# Billing Hardware for ASC?



## anwalden (Feb 3, 2010)

I'm wondering what everyone does to bill for hardware (screws, plates, etc) in an ASC setting (Physician owned)? I know that most insurances write them off and consider them to be part of the global fee.

We've been tossing around the idea of using the ABN for Medicare patients, and a similar form for private insurance patients to allow us to bill the patient for the hardware we use in their procedures.

Is this ok? I know we can go back to the drawing board and negotiate with the private insurance companies to allow payment for hardware, but is there anything we can do in the meantime until our contracts are up for renewal?

Any advice would be helpful!


----------



## elenax (Feb 4, 2010)

We write them off as well; and we don't use the ABN because Medicare consider these hardware, etc included in the procedure so the patient is not responsible.


----------



## Tracey Middaugh (Feb 4, 2010)

We only perform EGDs and Colonoscopy in our ASC.  Sorry we can't be of any assistance.


----------



## codedog (Feb 4, 2010)

We write them off as well . Its a shame though. Sometimes it cost more than the procedure. I just dont get it.


----------



## Trudy Jones (Feb 4, 2010)

We get paid on most of our implants (with the exception of Medicare, Tenncare) due to our contracts  having a "carve-out" for implants with most of our insurance companies.


----------



## SS62 (Feb 4, 2010)

In our ASC we setup contracts w/Aet, UHC, Cigna, etc.. we do get paid for these, however we carved them out in contract, so otherwise you get nothing...Worker Comp also will pay us.  Of course not Medicare except for the NTIOLS, if you do cataracts.  I do believe an ABN is not an option.


----------



## JMeggett (Feb 4, 2010)

Ashley,  we also bill alot of hardware implant items out of our ASC and write off the Medicare ones.  We do have "carve-out's" on contracts with 5 of our biggest payors and so get reimbursed on most of our implants.
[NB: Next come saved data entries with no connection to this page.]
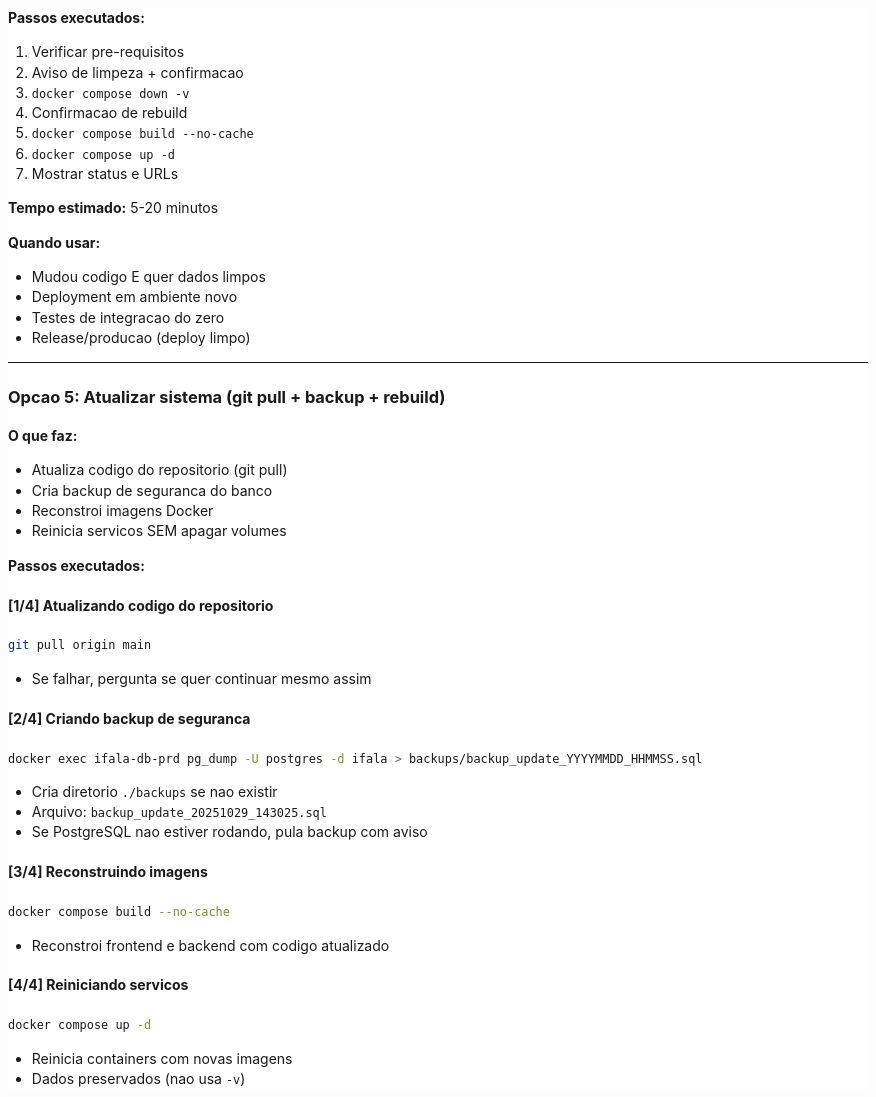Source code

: **Passos executados:**
1. Verificar pre-requisitos
2. Aviso de limpeza + confirmacao
3. `docker compose down -v`
4. Confirmacao de rebuild
5. `docker compose build --no-cache`
6. `docker compose up -d`
7. Mostrar status e URLs

**Tempo estimado:** 5-20 minutos

**Quando usar:**
- Mudou codigo E quer dados limpos
- Deployment em ambiente novo
- Testes de integracao do zero
- Release/producao (deploy limpo)

---

### Opcao 5: Atualizar sistema (git pull + backup + rebuild)

**O que faz:**
- Atualiza codigo do repositorio (git pull)
- Cria backup de seguranca do banco
- Reconstroi imagens Docker
- Reinicia servicos SEM apagar volumes

**Passos executados:**

#### [1/4] Atualizando codigo do repositorio
```bash
git pull origin main
```
- Se falhar, pergunta se quer continuar mesmo assim

#### [2/4] Criando backup de seguranca
```bash
docker exec ifala-db-prd pg_dump -U postgres -d ifala > backups/backup_update_YYYYMMDD_HHMMSS.sql
```
- Cria diretorio `./backups` se nao existir
- Arquivo: `backup_update_20251029_143025.sql`
- Se PostgreSQL nao estiver rodando, pula backup com aviso

#### [3/4] Reconstruindo imagens
```bash
docker compose build --no-cache
```
- Reconstroi frontend e backend com codigo atualizado

#### [4/4] Reiniciando servicos
```bash
docker compose up -d
```
- Reinicia containers com novas imagens
- Dados preservados (nao usa `-v`)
I suggest you make friends with your Provider Representative's at your biggest payors and find out the earliest that your practice can get the chance to negotiate those ASC contracts.  Good luck!
Jenna


----------



## anwalden (Feb 4, 2010)

I guess we'll have to go back to the drawing board with our insurance contracts then! Thanks for all of the input!!


----------



## madelin (Feb 4, 2010)

We have carve out with some payors and we billed under 99070, w/c carriers they paid with copy of invoice, on Medicare we try not to use any implants, but if we do we writte them off.


----------



## mbort (Feb 5, 2010)

Ashley--fire whomever negotiated your contracts for not knowing what they were doing.  They have cost your center a TON of money!!!    Medicare/Medicaid and medicare replacement plans SHOULD be the only carrier that you should have to write off.  Implants are generally paid quite well with the appropriate negotiations.


----------



## ASC CODER (Feb 5, 2010)

I agree with mbort! OMG! Some implants can cost in the thousands.


----------



## lkmckenzie (Mar 3, 2010)

Yeppers. I agree with MBort. My ASC gets paid for implants with exception of Mediare/Medicaid.


----------



## codedog (Mar 3, 2010)

Well I told my supervisor about we need to update our contracts , we hardly get paid on some implants , I was told to just code it , send it to the billers, and let management worry about the rest. Sounds like I am complaing but I dont think my sup ervisor understands  the loss they are taking. :


----------



## JMeggett (Mar 3, 2010)

trent123 said:


> Well I told my supervisor about we need to update our contracts , we hardly get paid on some implants , I was told to just code it , send it to the billers, and let management worry about the rest. Sounds like I am complaing but I dont think my sup ervisor understands  the loss they are taking. :



Well Trent, you did your part by "enlightening" those with the power to do something.  Sucks to be told to "be quite & do your job".


----------



## codedog (Mar 3, 2010)

YES, I AGREE, but sad thing is in the long run , everyone hurts, ,, but I will keep trying


----------



## anwalden (Mar 3, 2010)

Thanks to everyone for all of the help!! We now have someone else handling our contract negotiations and aren't having any trouble getting the carve outs to get paid for the implants we use. Hooray!


----------